Mit Hubschrauber-Flügen geht die Polizei sparsam um, denn Hubschrauber-Flüge sind teuer. Trotzdem wurde dieses Material als „nicht wesentlich“ für die Aufklärung eingestuft, trotzdem will Lewentz von diesen Videos nicht gewusst haben. Wer das dem Minister glauben will, steht vor dem nächsten Problem: Lewentz erwähnte diese Videos nicht, als er Ende September vor dem Untersuchungsausschuss aussagte. Sein Ministerium verteidigt sich nun damit, dass es erst Ende August von den Videos wusste. Erst Ende August – also immer noch einen Monat, bevor der Minister sie für keiner Erwähnung wert hielt. Roger Lewentz hat eine originelle Sicht darauf, was wichtig ist und was nicht.
Es ist durchaus nicht auszuschließen, dass das rheinland-pfälzische Innenministerium einfach nur dramatisch schlecht aufgestellt ist. Der ganze Ablauf der Flut lässt darauf schließen. Auch noch nach der Flut. Als die Zuschauer im Fernsehen, die zumutbaren, aber immer noch eindrucksvollen Bilder sahen, entwickelte sich eine große Spendenbereitschaft. Doch dieses Geld kam lange oder gar nicht bei den Opfern an. Die Verwaltung hielt es zurück. Es musste geklärt werden, wer berechtigt ist, Spenden zu erhalten. Der rheinland-pfälzischen Verwaltung war es egal, ob die Menschen an der Ahr frieren. Der rheinland-pfälzischen Verwaltung war nur wichtig, dass die Menschen an der Ahr nach Vorschrift und Protokoll frieren.
Und auch für die Flutnacht selbst zeichnet sich immer stärker ein vollständiges Versagen des Apparats um Lewentz und Ministerpräsidentin Malu Dreyer (SPD) ab. Der Meteorologe Jörg Kachelmann sagte vor dem Untersuchungsausschuss, dass die Katastrophe absehbar war: „Es ist immer genug Zeit, um das Richtige zu tun.“ Alle Wettermodelle hätten schon mit mehreren Tagen Vorlauf in großer Übereinstimmung für die Ahr und ihre Nebenflüsse das hohe Risiko von extremem Starkregen gezeigt.
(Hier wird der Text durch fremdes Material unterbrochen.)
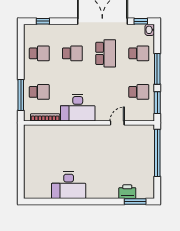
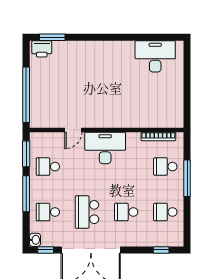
window: (21, 95) -> (187, 178), moved
desk: (78, 108) -> (105, 148), moved
desk: (69, 185) -> (155, 56), moved
printer: (127, 192) -> (42, 49), moved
Bereits zwei Tage vor der Flutwelle hätten die Behörden deshalb Evakuierungen planen und die Bevölkerung vorwarnen können. Auf Twitter wiesen sogar Laien vor dem 14. Juli 2021 auf diese drohenden Szenarien hin. Ein Blick auf die Daten Kachelmanns und seiner Kolllegen genügte dazu. Doch in Dreyers und Lewentz’s Verwaltung hat niemand diese Daten gesehen – oder verstanden.
Die damalige Landesumweltministerin Anne Spiegel musste wegen der Ahr-Katastrophe als Bundesfamilienministerin zurücktreten. Auch sie wehrte sich lange dagegen, unter anderem mit einem bizarren TV-Auftritt. Spiegel kannte die verheerende Pressemitteilung des rheinland-pfälzischen Umweltministeriums, dem sie damals vorstand. Sie selbst hatte dafür gesorgt, dass es darin gendergerecht „Campingplatzbesitzer:innen“ heißt. Dann ist sie zum Abendessen mit einem Parteifreund gegangen und hat ihr Handy danach ausgeschaltet, um besser schlafen zu können. Work Life Balance. So wichtig. Am Tag nach der Katastrophe sorgte sich Spiegel dann – um eine Sprachregelung und um PR-Bilder, die sie kompetent aussehen lassen. Ihre politische Karriere ging wegen der Ahr erst zuende, als sie zur Bundesministerin für Familien aufgestiegen war. Der mediale Druck auf sie wurde nun zu groß. Dem sieht sich auch ihr Kollege Lewentz ausgesetzt. Die rheinland-pfälzische Landespresse macht jetzt ihren Job. Zumindest die Rhein-Zeitung.